Bicester’s Bell Foundry

Businesses May 14, 2022

In the latter years of the seventeenth century and during the first half of the eighteenth century a family of craftsmen named Hemins lived in Bicester.

Edward Hemins was the town clockmaker and gunsmith who supplied a clock to Islip Church in 1707. His son, also called Edward, was baptised in St Edburg’s Church on 11th September 1698 and eventually went on to succeed his father in the family business. Their tower and grandfather clocks are fine pieces of craftsmanship and many still survive today.

Edward Hemins, junior, added bell founding to the business in the late 1720s. In following the occupations of gunsmith and clockmaker he was already skilled in the art of casting brass and gun-metal, and bell-metal is very similar to the latter. Their foundry was in Bell Lane, giving the road its name today.

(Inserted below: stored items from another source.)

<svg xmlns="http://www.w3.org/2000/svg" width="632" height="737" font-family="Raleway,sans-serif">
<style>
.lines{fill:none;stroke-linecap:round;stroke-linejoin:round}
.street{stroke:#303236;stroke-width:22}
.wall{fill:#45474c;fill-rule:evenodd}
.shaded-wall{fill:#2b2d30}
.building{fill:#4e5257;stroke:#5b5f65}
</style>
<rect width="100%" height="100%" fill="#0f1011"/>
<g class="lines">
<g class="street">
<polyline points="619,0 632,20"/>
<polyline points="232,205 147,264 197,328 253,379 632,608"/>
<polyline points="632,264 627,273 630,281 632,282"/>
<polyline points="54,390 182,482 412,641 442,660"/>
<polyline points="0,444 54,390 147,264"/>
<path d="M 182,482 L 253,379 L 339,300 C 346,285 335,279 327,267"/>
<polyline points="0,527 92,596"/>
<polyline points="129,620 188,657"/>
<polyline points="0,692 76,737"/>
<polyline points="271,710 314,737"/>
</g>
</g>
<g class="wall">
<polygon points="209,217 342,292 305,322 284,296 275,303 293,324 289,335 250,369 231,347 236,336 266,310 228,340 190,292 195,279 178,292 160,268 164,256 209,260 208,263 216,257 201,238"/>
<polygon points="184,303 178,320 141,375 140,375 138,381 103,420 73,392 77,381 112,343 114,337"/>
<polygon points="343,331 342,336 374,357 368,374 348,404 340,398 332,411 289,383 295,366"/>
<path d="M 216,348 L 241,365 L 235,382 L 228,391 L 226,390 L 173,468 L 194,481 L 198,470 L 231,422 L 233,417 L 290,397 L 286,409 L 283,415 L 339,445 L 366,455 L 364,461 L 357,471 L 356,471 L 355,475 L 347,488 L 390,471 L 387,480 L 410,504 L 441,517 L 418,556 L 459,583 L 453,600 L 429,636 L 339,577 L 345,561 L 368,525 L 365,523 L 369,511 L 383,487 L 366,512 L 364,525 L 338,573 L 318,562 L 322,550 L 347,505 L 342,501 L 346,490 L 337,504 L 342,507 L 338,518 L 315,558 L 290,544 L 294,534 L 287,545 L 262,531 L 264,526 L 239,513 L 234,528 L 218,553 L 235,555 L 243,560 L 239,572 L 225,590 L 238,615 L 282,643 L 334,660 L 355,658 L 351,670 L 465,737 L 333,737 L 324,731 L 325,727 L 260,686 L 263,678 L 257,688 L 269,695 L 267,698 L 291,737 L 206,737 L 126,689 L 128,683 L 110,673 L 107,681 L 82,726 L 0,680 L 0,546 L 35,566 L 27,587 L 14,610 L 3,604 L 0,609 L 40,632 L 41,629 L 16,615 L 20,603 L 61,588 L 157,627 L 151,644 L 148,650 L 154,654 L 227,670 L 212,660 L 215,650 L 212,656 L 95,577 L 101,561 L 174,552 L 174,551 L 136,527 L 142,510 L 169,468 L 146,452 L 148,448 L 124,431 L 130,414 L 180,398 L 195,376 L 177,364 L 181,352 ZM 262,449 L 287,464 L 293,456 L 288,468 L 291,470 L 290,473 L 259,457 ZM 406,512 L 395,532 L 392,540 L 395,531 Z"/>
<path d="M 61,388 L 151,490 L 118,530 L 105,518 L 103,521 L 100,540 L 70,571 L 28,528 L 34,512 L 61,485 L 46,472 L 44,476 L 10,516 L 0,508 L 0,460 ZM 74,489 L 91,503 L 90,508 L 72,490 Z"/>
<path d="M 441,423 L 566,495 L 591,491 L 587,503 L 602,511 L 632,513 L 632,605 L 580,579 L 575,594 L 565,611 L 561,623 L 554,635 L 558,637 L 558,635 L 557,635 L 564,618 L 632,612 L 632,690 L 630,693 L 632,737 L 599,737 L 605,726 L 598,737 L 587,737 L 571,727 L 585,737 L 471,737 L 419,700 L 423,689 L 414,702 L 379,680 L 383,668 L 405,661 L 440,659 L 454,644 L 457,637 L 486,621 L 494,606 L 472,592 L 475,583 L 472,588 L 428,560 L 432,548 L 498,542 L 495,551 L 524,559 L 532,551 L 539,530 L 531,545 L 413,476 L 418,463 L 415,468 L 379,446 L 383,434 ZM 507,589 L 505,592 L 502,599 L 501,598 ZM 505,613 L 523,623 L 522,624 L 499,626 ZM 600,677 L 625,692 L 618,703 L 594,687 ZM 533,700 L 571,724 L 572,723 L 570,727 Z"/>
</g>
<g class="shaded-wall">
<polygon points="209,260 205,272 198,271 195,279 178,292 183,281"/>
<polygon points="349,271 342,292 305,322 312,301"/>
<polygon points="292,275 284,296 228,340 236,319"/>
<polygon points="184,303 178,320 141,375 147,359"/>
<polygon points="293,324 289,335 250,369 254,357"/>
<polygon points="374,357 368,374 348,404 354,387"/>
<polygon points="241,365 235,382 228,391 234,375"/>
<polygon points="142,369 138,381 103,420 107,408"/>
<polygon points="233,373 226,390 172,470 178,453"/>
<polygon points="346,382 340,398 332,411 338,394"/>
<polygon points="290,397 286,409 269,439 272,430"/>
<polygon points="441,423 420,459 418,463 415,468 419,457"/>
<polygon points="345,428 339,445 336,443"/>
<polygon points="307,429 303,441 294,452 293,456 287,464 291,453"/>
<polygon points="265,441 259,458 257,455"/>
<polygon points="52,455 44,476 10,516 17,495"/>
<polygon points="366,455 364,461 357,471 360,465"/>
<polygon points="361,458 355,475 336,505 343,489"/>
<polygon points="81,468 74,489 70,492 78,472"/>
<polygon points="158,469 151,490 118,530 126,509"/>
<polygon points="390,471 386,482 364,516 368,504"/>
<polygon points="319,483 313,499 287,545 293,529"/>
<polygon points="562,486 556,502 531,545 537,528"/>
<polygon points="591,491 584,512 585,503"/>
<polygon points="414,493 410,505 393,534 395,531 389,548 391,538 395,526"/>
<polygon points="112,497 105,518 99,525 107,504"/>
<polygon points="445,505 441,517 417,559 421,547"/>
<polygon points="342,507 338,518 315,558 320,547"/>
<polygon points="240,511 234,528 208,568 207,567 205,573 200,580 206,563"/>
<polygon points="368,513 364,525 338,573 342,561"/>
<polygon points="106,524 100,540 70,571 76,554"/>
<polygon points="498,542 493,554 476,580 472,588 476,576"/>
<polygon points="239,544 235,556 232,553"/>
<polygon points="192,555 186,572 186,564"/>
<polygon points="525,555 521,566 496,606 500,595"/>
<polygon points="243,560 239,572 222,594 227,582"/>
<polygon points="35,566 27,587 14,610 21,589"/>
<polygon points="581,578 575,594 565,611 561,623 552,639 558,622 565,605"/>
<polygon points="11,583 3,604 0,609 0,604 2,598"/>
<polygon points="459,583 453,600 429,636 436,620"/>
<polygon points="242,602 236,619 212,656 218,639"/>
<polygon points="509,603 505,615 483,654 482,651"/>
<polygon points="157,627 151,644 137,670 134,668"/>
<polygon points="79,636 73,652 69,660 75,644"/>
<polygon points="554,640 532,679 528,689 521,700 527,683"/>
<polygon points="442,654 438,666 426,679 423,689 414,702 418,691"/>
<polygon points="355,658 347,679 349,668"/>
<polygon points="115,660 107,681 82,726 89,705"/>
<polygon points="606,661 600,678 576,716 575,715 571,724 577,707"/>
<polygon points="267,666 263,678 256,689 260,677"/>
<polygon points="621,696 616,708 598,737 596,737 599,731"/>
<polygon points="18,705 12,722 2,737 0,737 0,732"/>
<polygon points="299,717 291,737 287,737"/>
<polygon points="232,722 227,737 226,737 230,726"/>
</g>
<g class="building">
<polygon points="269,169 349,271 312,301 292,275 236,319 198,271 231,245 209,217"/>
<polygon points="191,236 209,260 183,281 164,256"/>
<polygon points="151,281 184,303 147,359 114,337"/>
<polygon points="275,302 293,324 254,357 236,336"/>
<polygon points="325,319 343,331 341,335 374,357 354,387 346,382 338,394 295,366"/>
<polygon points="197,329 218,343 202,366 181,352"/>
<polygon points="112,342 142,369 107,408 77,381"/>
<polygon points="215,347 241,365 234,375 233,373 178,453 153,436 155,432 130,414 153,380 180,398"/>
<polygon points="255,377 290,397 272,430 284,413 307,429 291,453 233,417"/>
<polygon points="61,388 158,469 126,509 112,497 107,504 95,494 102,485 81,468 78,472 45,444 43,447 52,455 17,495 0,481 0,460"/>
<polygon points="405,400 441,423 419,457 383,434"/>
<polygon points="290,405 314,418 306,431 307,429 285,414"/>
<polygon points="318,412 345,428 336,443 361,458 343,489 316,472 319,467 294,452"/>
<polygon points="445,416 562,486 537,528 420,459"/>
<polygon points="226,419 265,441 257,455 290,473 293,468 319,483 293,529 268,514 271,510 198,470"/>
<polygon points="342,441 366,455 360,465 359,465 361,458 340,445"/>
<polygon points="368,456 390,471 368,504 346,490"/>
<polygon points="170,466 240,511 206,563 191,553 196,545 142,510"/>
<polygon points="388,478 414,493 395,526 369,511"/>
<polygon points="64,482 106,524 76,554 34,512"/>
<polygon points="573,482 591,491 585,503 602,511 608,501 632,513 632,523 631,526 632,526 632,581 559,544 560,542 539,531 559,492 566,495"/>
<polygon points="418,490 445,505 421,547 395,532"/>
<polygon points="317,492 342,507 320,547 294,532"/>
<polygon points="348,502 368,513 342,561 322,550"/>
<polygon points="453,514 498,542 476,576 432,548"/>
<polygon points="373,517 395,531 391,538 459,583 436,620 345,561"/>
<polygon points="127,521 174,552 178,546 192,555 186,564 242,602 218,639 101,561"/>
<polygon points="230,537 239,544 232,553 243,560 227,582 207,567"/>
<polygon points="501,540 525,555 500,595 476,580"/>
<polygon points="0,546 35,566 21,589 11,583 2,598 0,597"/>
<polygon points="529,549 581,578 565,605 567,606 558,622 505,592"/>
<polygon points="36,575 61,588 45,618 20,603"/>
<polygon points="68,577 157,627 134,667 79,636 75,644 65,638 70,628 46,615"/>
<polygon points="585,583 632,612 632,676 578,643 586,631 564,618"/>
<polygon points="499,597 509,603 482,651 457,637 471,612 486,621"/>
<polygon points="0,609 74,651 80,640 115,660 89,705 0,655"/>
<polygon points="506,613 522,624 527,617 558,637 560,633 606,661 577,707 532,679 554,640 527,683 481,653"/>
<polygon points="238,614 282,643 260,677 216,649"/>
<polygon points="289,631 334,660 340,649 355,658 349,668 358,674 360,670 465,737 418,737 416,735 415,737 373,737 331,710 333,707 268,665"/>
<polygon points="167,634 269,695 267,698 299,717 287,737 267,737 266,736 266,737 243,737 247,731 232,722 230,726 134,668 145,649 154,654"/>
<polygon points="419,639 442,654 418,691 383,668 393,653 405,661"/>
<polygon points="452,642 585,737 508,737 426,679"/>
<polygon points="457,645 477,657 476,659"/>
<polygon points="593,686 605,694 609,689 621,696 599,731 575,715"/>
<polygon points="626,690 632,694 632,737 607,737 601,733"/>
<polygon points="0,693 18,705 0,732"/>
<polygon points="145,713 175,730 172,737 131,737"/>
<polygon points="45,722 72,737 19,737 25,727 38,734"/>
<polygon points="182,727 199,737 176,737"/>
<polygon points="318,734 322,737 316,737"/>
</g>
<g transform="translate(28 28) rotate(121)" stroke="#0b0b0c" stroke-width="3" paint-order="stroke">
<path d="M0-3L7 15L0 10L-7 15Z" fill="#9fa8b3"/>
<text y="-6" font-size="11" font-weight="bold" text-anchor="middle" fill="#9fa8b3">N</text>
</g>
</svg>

Hemins bells were always finely moulded and well-cast; usually inscribed in neat lettering, and for founders’ marks Edward used at least three types of fleur-de-lys, two of which were quite elaborate in design. The tone of his bells always compared favourably with those of his contemporaries. One of his last castings, for Ambrosden Church, was taken as the standard for the other bells in the tower to be tuned to when they were renovated in 1928, showing that, even after nearly 200 years of use, it was still just as good as the day it was hung.

The earliest Hemins bells that we know of date back to 1728. In that year they supplied one to Preston Bissett and a ring of five to Wootton Underwood. The following year they supplied bells to Oriel College and All Saints Church, in Oxford, and cast bells for Ardley, Broughton Castle, Hook Norton and Piddington.

In 1730 Edward supplied a bell to Edgcot, in Buckinghamshire. But the inscription on it is the earliest one we know of where he uses the spelling “Bister”, any inscriptions before that had always used the spelling “Bissiter”.

In 1731 he cast a bell for St Clements Church, Oxford. Then, in 1732, he cast a ring of five bells for Wootton, near Woodstock, as well as one for Waterperry and one for Stowe House, near Buckingham.

The Town House and Shambles in Market Square. The bell hung above the clock.
The Town House and Shambles in Market Square. The bell hung above the clock.

In that same year he also cast the most significant of his bells, at least from a local history perspective, for this bell now hangs in the grounds of the Garth. It was originally cast for the Town House that stood in the middle of Market Square, adjoining the Shambles. It was used as a call bell and clock bell there until the building was destroyed in a riot in 1826. Ten years later Bicester Workhouse was built, and the bell was hung there, where it stayed until it was taken down in 1950 and moved to the Garth. It is 13 ½ inches in diameter and, as well as the founders mark, it bears the inscription “R. Walls, R. Maynard, Overseers. E. Hemins. Fecit 1732”.

Over the following twelve years he cast bells for Water Stratford, Aston Rowant, Cowley, Bletchingdon, Piddington, Kings Sutton, Grendon Underwood, Warksworth and Culworth.

On 28th May 1743 the furnaces of the Hemins bell foundry were used for the last time when Edward cast a fifth bell for Ambrosden Church and a small clock bell for Caversfield House. He died the following year and, according to the parish registers, was buried in St Edburg’s Churchyard on 8th April.

His will provided for his wife and instructed his brothers, Joseph and Benjamin, Mr John Walker, maltster, and Mr Richard Walls, draper (named on the Town House bell), to sell his “foundering shop” and other goods and divide the proceeds among his mother and four children, Martha, Edward, John, and Richard. He left his gunsmith’s tools and stock-in-trade to his brother Benjamin.

No bells made of by Joseph or Benjamin are known of, but it is known that Joseph later moved to Banbury and worked as a clockmaker there.

The front elevation of the Workhouse. Note the separate entrances for men on one side and women on the other, and the bell tower above the centre of the building.
The front elevation of the Workhouse. Note the separate entrances for men on one side and women on the other, and the bell tower above the centre of the building.